Extracted page text data
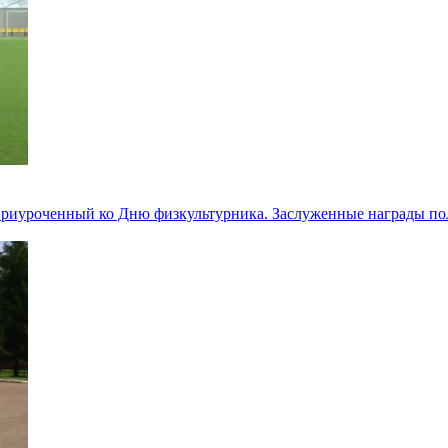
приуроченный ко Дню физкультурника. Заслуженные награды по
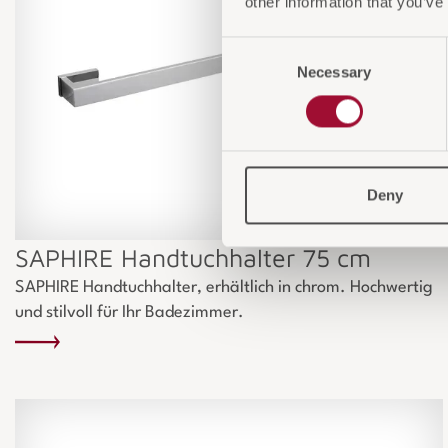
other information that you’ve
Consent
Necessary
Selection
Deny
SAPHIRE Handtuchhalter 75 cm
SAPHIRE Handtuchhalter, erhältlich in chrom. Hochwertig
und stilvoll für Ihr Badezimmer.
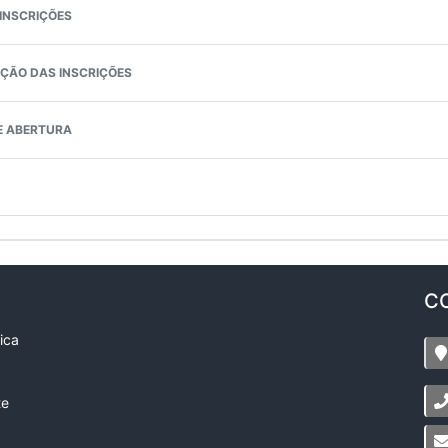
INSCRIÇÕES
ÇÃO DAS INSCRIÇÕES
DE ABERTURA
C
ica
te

--

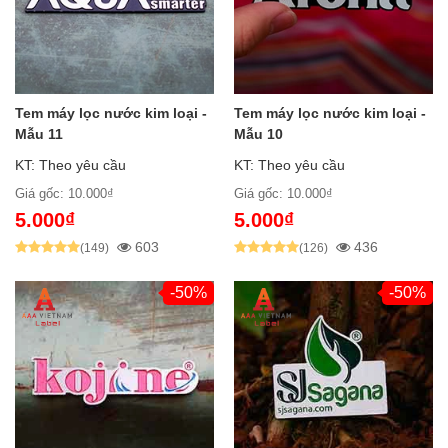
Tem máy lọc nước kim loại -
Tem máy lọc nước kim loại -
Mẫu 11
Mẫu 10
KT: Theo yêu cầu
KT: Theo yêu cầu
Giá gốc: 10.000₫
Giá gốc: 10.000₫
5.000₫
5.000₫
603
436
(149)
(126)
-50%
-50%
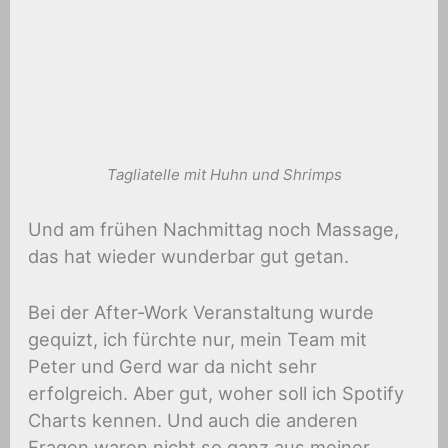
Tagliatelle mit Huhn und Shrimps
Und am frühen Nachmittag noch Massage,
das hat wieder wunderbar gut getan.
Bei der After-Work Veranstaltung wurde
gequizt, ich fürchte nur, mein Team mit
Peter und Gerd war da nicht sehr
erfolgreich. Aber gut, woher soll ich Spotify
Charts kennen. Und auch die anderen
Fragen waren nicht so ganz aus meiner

- _Assignment_: Reproduce every line in the records above that contains the word "nicht".

- _Exercise result_:
Peter und Gerd war da nicht sehr
Fragen waren nicht so ganz aus meiner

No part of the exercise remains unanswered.